Peki, neler var bu gayri resmî sinema sözlüğünde? Kim bu geride bırakılan sinemacılar? Ya da dünya sinemasının görmek istemediği maddeler arasında neler var? Dünya Sinema Sözlüğü göçmen sinemasını tanımlayan "Aksanlı Sinema"dan Hollywood'un pek bilinmeyen aktörlerinden "Amerikan Yerlisi Oyuncular"a, Werner Herzog'un "Başıbozuk Film Okulu"ndan Osman Sembene'nin Batı'da ilk uzun metrajlı siyah filmi olarak bilinen Kara Kız filminin başkarakteri "Diouana"ya, CIA'in ABD'deki siyahi mücadeleye destek verdiği için hayatını kararttığı "Jean Seberg"den bir kavram olarak "Kadın Filmi"ne, film festivallerinin aslında ne kadar politikayla iç içe olduğunu ortaya koyan "Mussolini Kupası"ndan ABD'nin alt kültürünün öğelerini yansıtan "Paris Yanıyor"a kadar birçok madde dünya sinemasında öne çıkmamış öğeleri karşımıza getiriyor.
Belki de şu soruyu sorabiliriz. Gayri resmî sinema tarihi bize ne anlatır? Sinemanın gayri resmî tarihi sinema dışında neler söyler? Ya da daha büyük bir soruyla, bütün dünyanın gayri resmî tarihi yazıldığında nasıl bir tabloyla karşılaşırız? Sözlükte en çok ilgimi çeken maddelerden biri olan Berke Göl'ün kaleme aldığı "Pelikülün Irkçılığı"na bakalım. Bu maddede teknik bir mesele olarak geçiştirilebilecek bir olgunun aslında ne kadar da güçlü bir politik altyapısı olduğunu görüyoruz.

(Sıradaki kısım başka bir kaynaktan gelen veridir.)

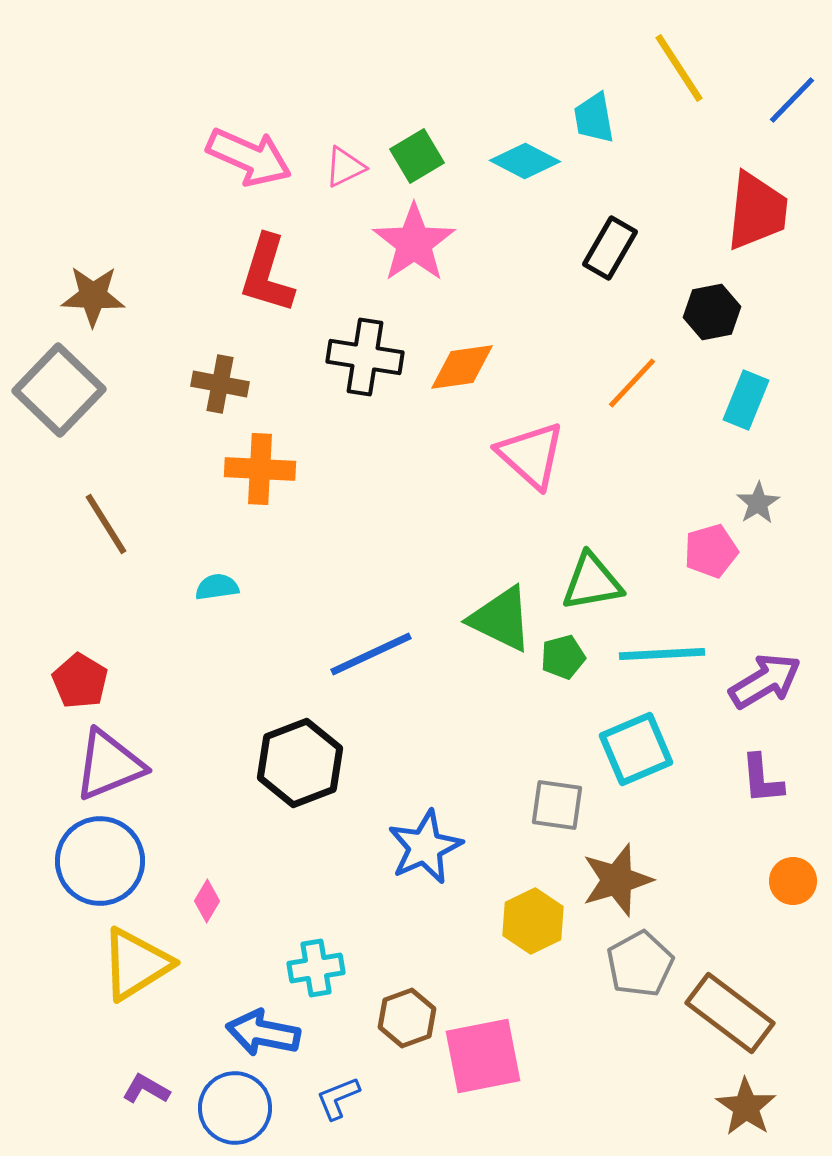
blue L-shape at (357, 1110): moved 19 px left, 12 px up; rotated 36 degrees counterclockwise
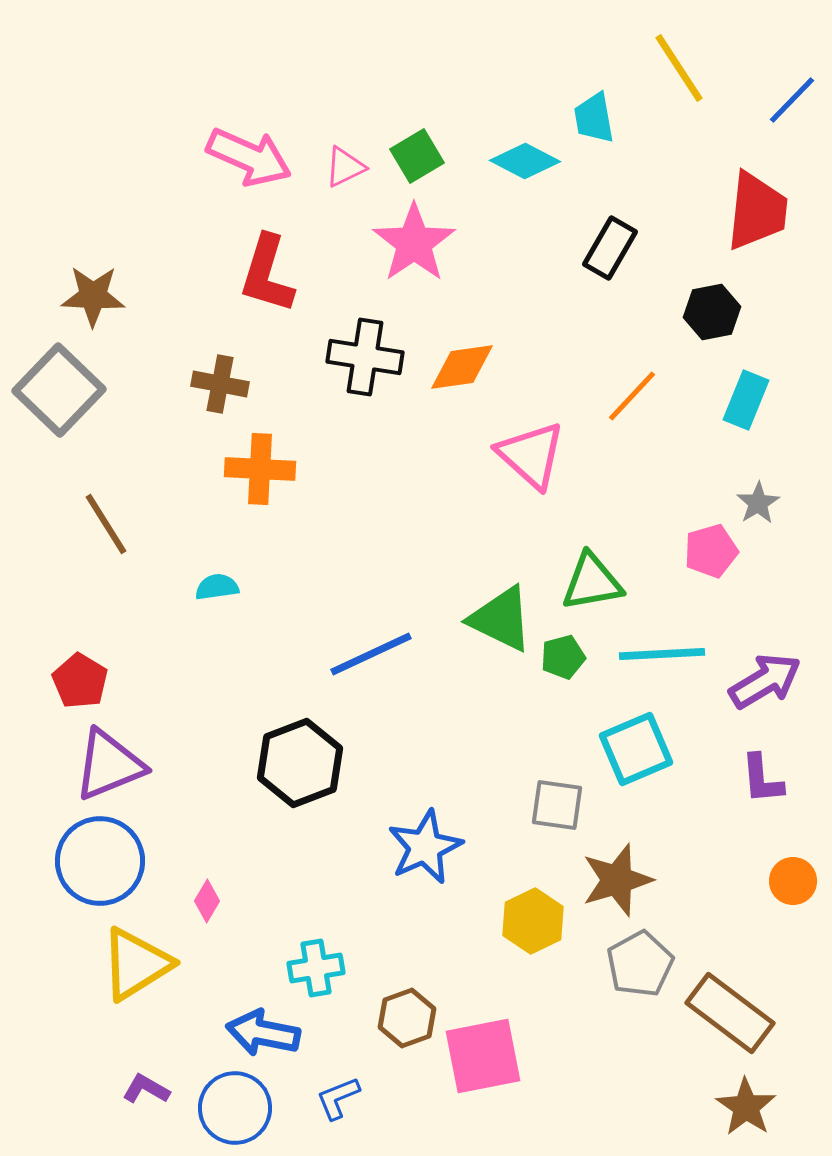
orange line at (632, 383): moved 13 px down
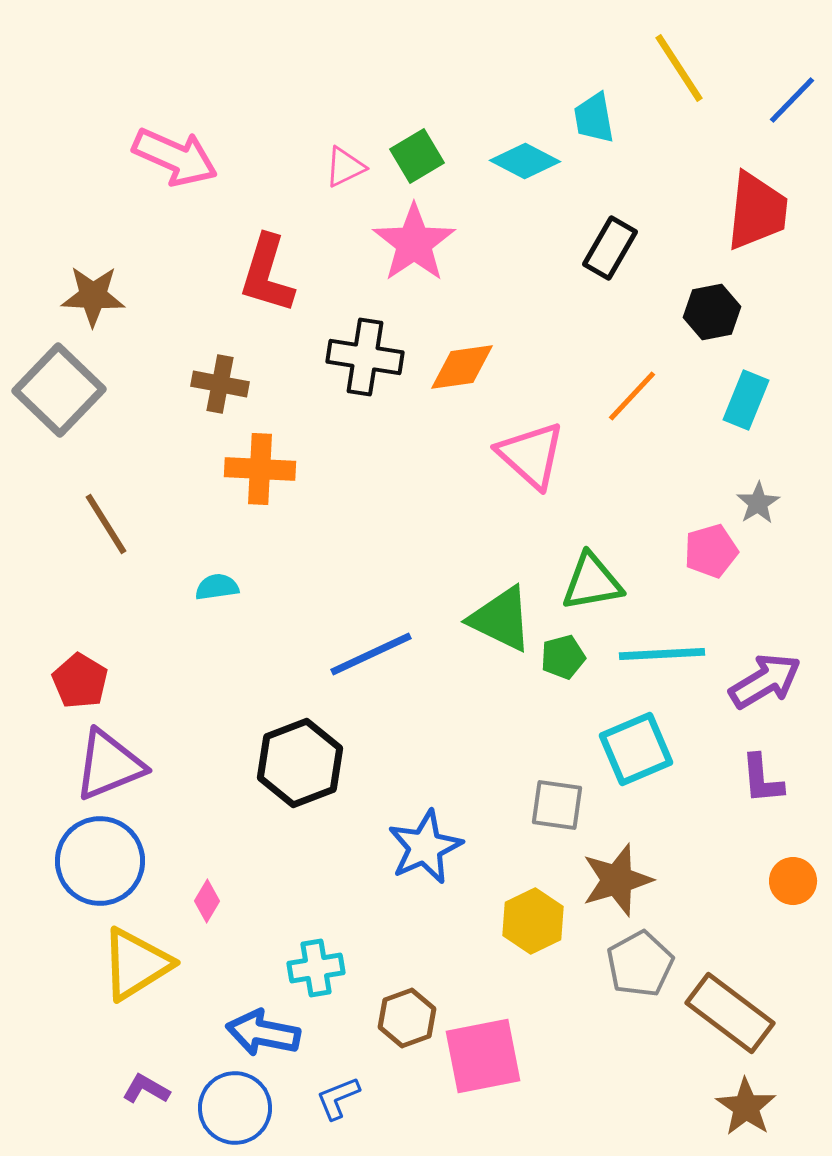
pink arrow at (249, 157): moved 74 px left
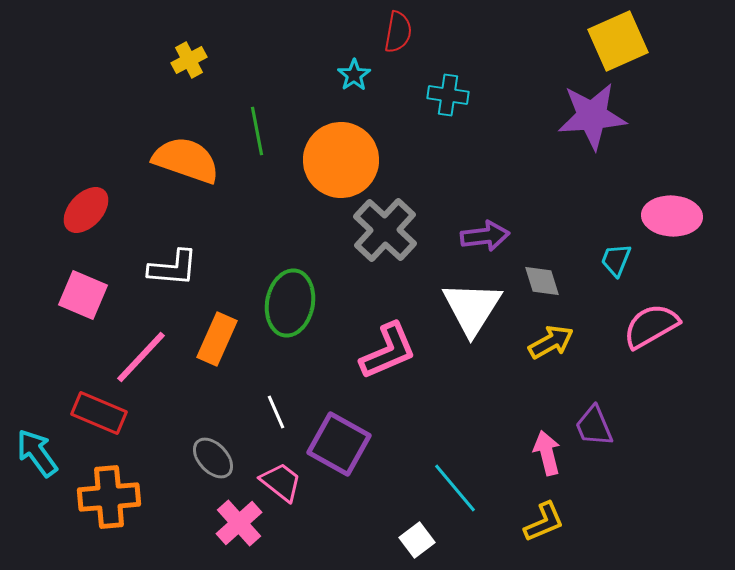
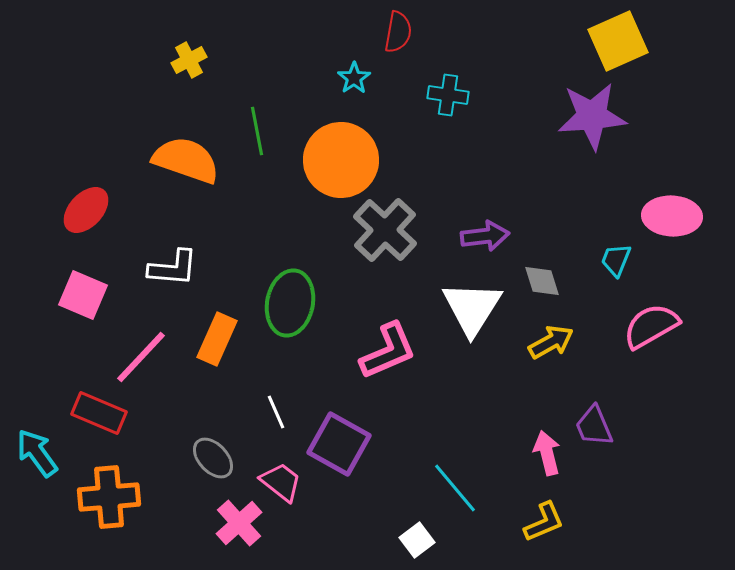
cyan star: moved 3 px down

Renkli filmin kullanılmaya başlandığı 1940'lı yıllardan itibaren film materyallerinin renk duyarlılığı beyaz tenli insanlara göre ayarlanmıştır. İnsanın ten renginin çıplak gözle yansıtılması için referans alınan kartlar beyaz tenli insanlara göre hesaplanmış, Latin, melez ve siyahilerin "renklerini" doğru yansıtan kartların kullanılmaya başlanması 90'lı yılları bulmuş. Ancak ilginç olan şu ki, bu durumun sorgulanmaya başlaması politik görüşlerden değil tamamen ticarî sebeplerden. Farklı renklerdeki ev eşyalarının, sütlü çikolatayla bitter çikolatanın renklerinin nüanslarının belli olmamasından şikayet eden firmaların talepleri doğrultusunda düzeltmeler gerçekleştirilmiş. Göl'ün deyimiyle aktarırsak: "Diğer bir deyişle pelikülün ırkçılığının giderilmeye başlanması, ırkçılık karşıtı bir kazanım olmaktan ziyade, özünde kapitalist ekonominin ve reklam sektörünün gereksinimleri doğrultusunda şekilleniyor."

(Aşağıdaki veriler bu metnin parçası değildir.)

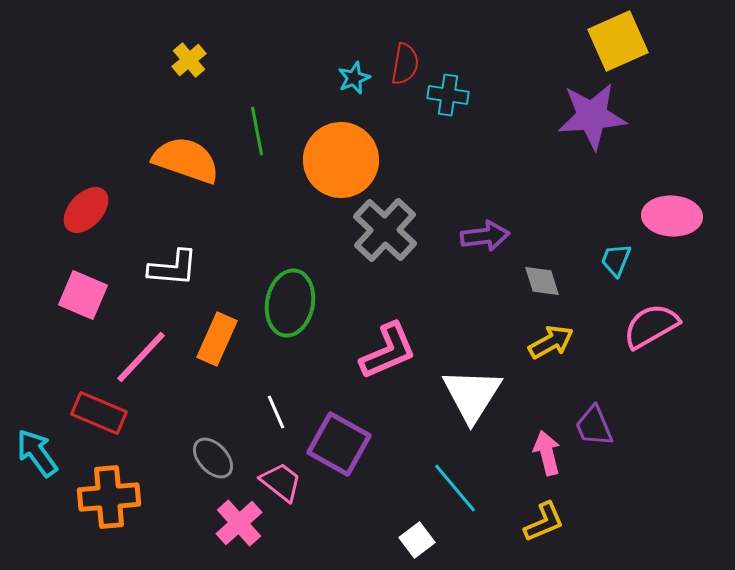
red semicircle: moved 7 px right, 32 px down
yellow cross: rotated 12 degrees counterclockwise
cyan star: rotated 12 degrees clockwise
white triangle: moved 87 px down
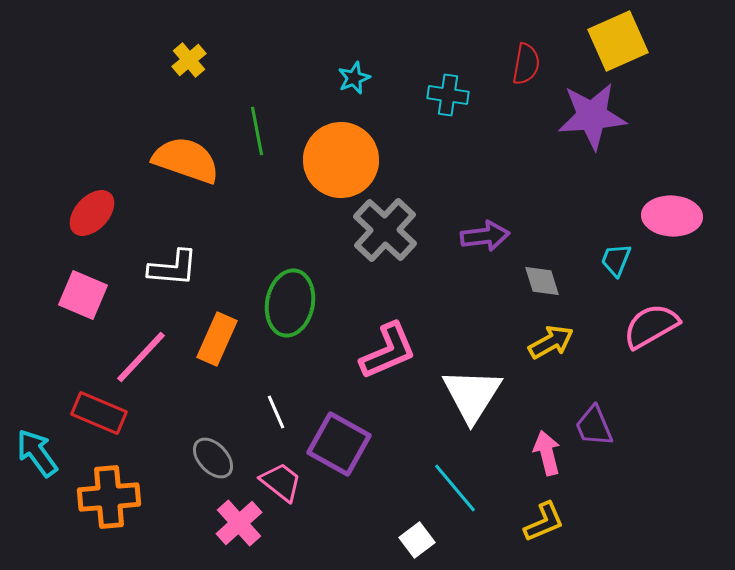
red semicircle: moved 121 px right
red ellipse: moved 6 px right, 3 px down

Sözlük editörleri Senem Aytaç ve Fırat Yücel amaçlarına dair şunları aktarıyor: "Umarız ki bu sözlük size, sinemanın gelmişi, geçmişi ve geleceği arasındaki sınırları unutturacak; tarih yazımına bugüne kadar egemen olmuş beyaz, sömürgeci, heteroseksüel, eril sesten özgürleşen başka başka anlatılara kapı aralayacak." Ana akımın dışına çıktığımızda görebileceğimiz örnekler sinemanın dünyayı anlamakta aslında ne kadar önemli bir araç olduğunu da ortaya koyuyor. Tabii ki, sadece önümüze sunulana değil, başka tarihlere de bakarak.
Altyazı ekibi Dünya Sinema Sözlüğü'nde sadece Türkiye'de değil dünya sinema yazınında da zor üretilebilecek bir işe soyunmuş. Umarız ki hem bu sözlük İngilizce'ye çevrilip dünyada da dolaşıma girer, hem de ekip Türkiye ve dünya sinemasının unutulmuş, geride bırakılmış maddelerine dair yeni sözlüklerle karşımıza gelir.